All of the data should be copied exactly, with the pictures left out.

* _SUPPLIED INFORMATION_
§ §

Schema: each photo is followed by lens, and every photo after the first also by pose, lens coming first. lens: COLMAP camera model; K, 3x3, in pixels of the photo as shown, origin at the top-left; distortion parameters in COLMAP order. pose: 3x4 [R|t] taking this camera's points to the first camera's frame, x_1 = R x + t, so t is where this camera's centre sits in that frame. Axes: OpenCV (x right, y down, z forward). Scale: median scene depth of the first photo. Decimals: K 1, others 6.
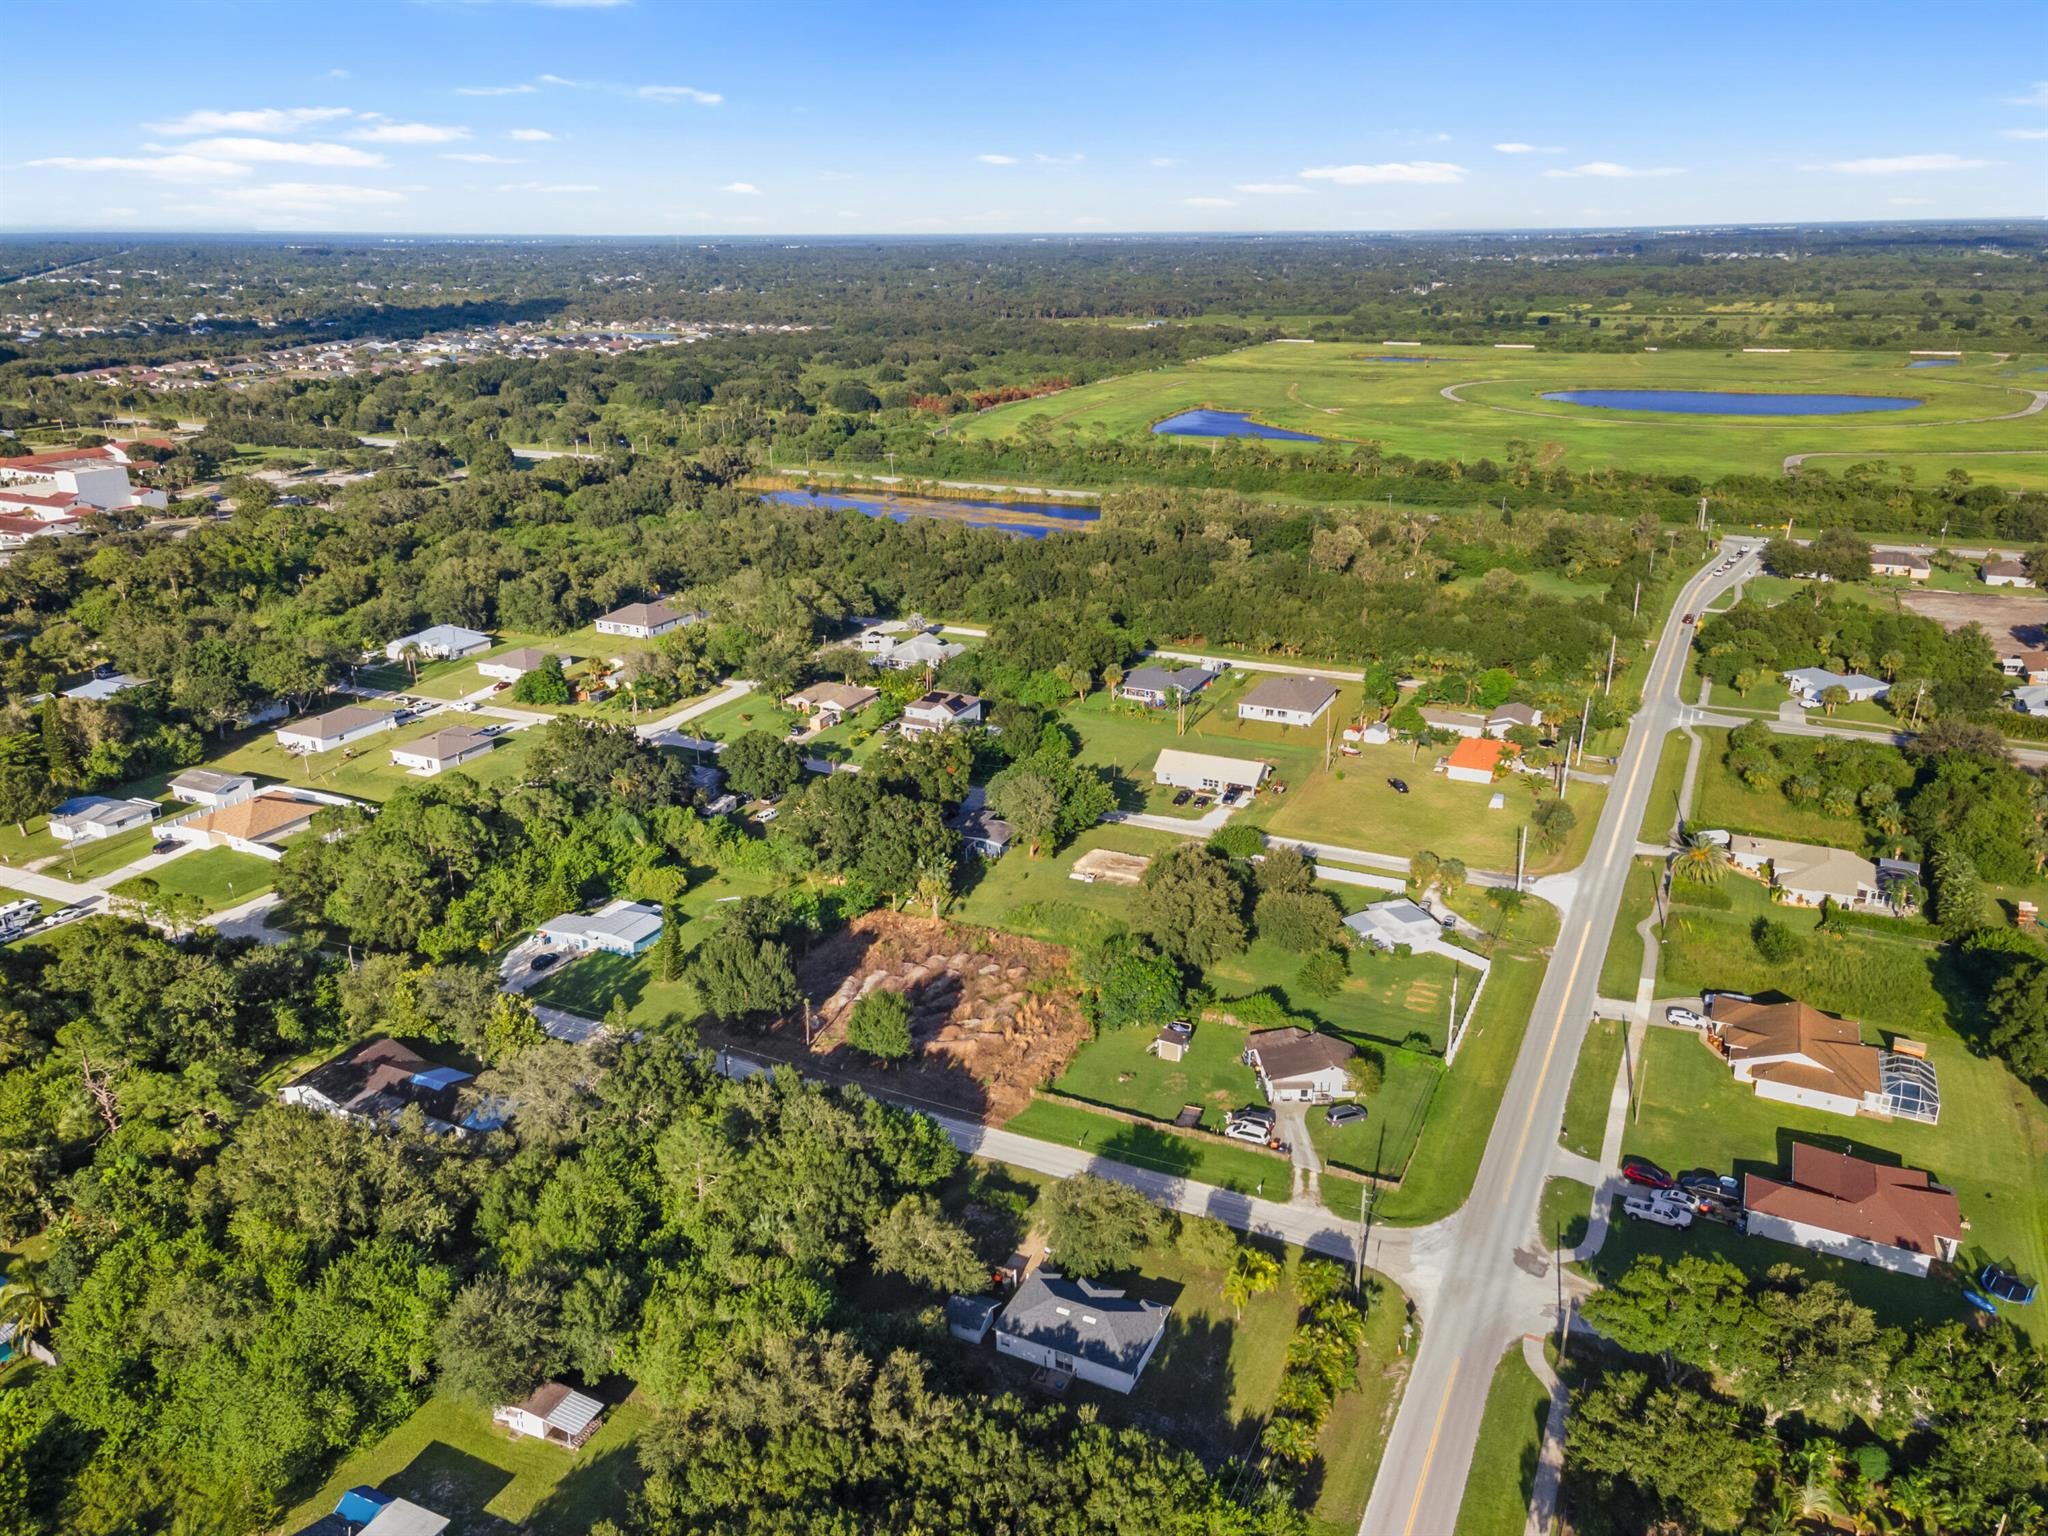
lens RADIAL K [[1499.1, 0, 1032.5], [0, 1499.1, 772.4], [0, 0, 1]] dist [0.048560, -0.000960]
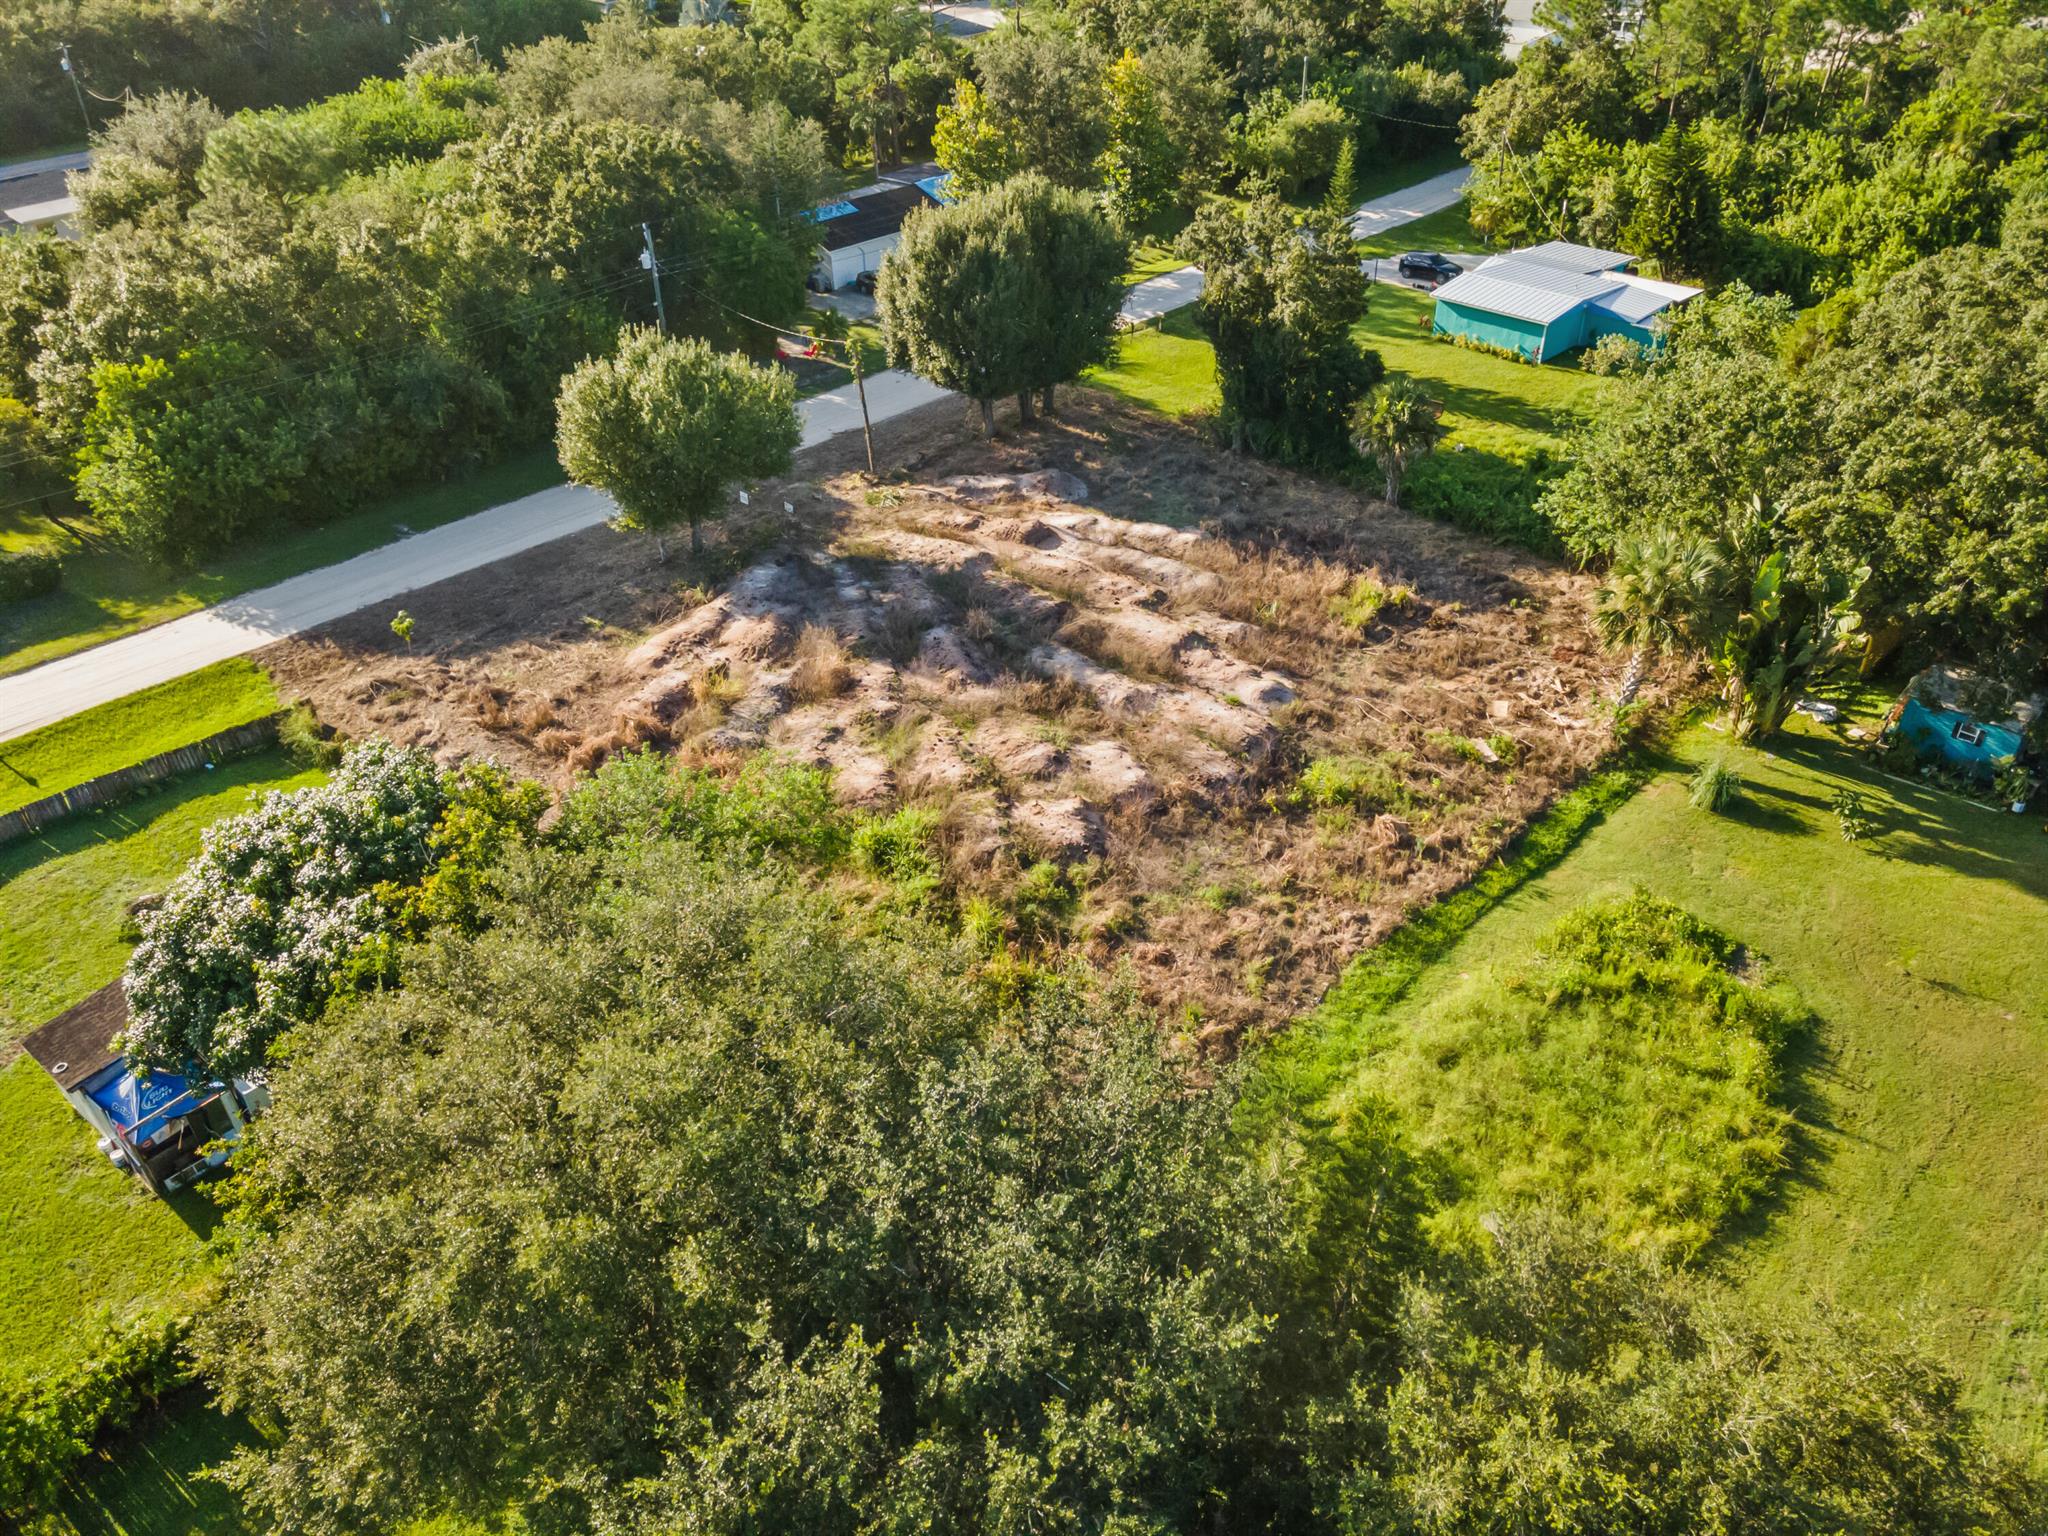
lens RADIAL K [[1499.1, 0, 1032.5], [0, 1499.1, 772.4], [0, 0, 1]] dist [0.048560, -0.000960]
pose [[-0.334593, 0.553878, -0.762408, 0.164849], [-0.297584, 0.705539, 0.643163, -0.031381], [0.894143, 0.442079, -0.071243, 0.933878]]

§ §

* _RESULT OF THIS EXERCISE_
Schema: each photo is followed by lens, and every photo after the first also by pose, lens coming first. lens: COLMAP camera model; K, 3x3, in pixels of the photo as shown, origin at the top-left; distortion parameters in COLMAP order. pose: 3x4 [R|t] taking this camera's points to the first camera's frame, x_1 = R x + t, so t is where this camera's centre sits in that frame. Axes: OpenCV (x right, y down, z forward). Scale: median scene depth of the first photo. Decimals: K 1, others 6.
lens RADIAL K [[1499.1, 0, 1032.5], [0, 1499.1, 772.4], [0, 0, 1]] dist [0.048560, -0.000960]
lens RADIAL K [[1499.1, 0, 1032.5], [0, 1499.1, 772.4], [0, 0, 1]] dist [0.048560, -0.000960]
pose [[-0.334593, 0.553878, -0.762408, 0.164849], [-0.297584, 0.705539, 0.643163, -0.031381], [0.894143, 0.442079, -0.071243, 0.933878]]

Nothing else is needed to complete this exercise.